Mas a Albânia é um país de economia frágil e está entre os mais pobres da Europa. Dois meses de isolamento domiciliar causaram um baque de grande proporção na vida das pessoas. Milhares perderam seus empregos. Os negócios, em particular os pequenos e médios, entraram em profunda crise, pois a ajuda econômica do governo nos últimos meses foi aplicada a apenas alguns setores, em escala reduzida.
As consequências dessa situação para a vida das pessoas, inclusive do ponto de visto psicológico, são incalculáveis. Por isso, protestos contra as medidas do governo não deixaram de acontecer em várias regiões. Aos problemas que foram se acumulando, a classe política deu respostas sem consistência, que adicionaram ainda mais “insegurança” à opinião pública.
Tudo isso ampliou a preocupação dos cidadãos com o seu futuro, o de suas famílias e o do país, tanto mais porque o governo, durante a quarentena, tomou iniciativas bastante danosas à democracia, como restringir a liberdade de imprensa e a mídia online.

**Tarefa A**. Copie, sem alterações, o trecho do texto sobre a Albânia que começa com as palavras "Mas a Albânia" e termina com "em escala reduzida.".
**Tarefa B**. Dê a sequência do texto sobre a Albânia, começando logo após a última frase apresentada.

**Dados fornecidos**.

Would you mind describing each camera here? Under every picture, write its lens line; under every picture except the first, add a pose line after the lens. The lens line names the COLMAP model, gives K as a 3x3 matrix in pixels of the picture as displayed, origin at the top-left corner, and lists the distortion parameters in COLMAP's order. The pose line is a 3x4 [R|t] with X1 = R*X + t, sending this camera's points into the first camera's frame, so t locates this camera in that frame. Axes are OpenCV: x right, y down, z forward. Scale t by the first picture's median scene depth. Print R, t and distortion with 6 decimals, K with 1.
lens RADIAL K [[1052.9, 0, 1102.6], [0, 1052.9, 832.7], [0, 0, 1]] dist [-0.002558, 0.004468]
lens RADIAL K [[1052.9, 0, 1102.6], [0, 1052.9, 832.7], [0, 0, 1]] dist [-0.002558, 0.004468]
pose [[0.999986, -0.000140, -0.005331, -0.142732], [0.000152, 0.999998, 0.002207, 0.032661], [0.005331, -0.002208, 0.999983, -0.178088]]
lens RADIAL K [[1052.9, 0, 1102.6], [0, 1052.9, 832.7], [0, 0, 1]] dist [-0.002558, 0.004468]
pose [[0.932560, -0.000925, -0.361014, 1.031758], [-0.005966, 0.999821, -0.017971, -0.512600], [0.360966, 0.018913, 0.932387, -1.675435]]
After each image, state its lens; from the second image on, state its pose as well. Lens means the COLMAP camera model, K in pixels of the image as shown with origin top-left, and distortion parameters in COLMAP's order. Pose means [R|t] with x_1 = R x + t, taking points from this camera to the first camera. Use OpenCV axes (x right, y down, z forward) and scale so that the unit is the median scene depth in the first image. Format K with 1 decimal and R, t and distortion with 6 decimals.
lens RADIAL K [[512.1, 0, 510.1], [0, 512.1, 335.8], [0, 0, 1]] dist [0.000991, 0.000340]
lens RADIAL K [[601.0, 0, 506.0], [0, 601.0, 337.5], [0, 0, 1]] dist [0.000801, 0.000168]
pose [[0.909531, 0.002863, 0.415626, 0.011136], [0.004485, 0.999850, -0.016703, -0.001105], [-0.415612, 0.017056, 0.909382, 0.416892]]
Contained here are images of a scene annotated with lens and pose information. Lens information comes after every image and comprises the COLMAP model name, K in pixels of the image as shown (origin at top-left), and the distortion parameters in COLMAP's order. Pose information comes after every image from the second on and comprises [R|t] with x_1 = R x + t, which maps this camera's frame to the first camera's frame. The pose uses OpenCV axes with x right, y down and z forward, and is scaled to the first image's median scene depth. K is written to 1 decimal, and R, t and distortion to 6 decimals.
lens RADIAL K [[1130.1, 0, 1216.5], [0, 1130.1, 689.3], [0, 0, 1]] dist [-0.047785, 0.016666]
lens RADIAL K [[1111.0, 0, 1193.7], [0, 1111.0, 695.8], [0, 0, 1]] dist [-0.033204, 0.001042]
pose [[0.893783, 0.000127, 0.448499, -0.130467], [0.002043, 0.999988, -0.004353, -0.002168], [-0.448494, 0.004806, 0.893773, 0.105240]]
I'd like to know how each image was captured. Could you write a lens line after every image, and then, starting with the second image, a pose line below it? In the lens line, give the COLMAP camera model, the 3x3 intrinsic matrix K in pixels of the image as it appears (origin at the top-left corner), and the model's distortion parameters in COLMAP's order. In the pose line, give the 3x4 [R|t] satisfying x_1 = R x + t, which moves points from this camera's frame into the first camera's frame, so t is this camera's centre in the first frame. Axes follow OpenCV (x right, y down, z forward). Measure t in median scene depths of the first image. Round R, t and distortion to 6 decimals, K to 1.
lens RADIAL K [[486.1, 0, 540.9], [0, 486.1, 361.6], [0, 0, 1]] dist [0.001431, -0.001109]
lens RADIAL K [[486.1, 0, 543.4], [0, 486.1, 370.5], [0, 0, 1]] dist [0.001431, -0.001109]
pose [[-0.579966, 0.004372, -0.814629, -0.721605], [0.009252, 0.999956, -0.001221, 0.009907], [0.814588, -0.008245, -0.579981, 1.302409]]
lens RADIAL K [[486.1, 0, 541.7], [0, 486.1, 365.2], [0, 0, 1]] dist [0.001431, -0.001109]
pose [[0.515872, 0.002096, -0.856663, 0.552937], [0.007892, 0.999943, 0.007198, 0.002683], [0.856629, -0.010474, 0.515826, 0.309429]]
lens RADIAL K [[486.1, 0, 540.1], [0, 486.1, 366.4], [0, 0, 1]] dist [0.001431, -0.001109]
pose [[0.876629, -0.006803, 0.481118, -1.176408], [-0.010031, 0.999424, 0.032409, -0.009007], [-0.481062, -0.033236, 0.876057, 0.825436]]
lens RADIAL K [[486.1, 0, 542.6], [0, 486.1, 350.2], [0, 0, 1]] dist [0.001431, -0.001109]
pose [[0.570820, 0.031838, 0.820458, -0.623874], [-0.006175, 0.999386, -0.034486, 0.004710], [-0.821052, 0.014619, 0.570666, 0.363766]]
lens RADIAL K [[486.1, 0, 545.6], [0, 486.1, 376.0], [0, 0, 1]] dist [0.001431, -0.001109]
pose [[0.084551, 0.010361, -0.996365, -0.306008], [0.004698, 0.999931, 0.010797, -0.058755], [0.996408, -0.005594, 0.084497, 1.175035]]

**Resposta A**.
Mas a Albânia é um país de economia frágil e está entre os mais pobres da Europa. Dois meses de isolamento domiciliar causaram um baque de grande proporção na vida das pessoas. Milhares perderam seus empregos. Os negócios, em particular os pequenos e médios, entraram em profunda crise, pois a ajuda econômica do governo nos últimos meses foi aplicada a apenas alguns setores, em escala reduzida.

**Resposta B**.
Arquiteto que sou, chamo a atenção para a destruição de prédios de expressivo valor cultural e histórico do país, processo que começou já faz alguns anos, mas encontrou espaço e ambiente perfeito nesse momento de crise causado pela pandemia.
Quando as atenções estavam voltadas para o combate à Covid-19 foram derrubadas as duas últimas mansões tradicionais de Tirana do período em que o país esteve sob o domínio turco (do século XV ao início do século XX; a independência da Albânia ocorreu em 1912). O fato de uma das mansões ter sido tombada pelo patrimônio histórico em 1987 não impediu que o governo autorizasse a destruição de ambas, feita sem alarde em 9 de maio.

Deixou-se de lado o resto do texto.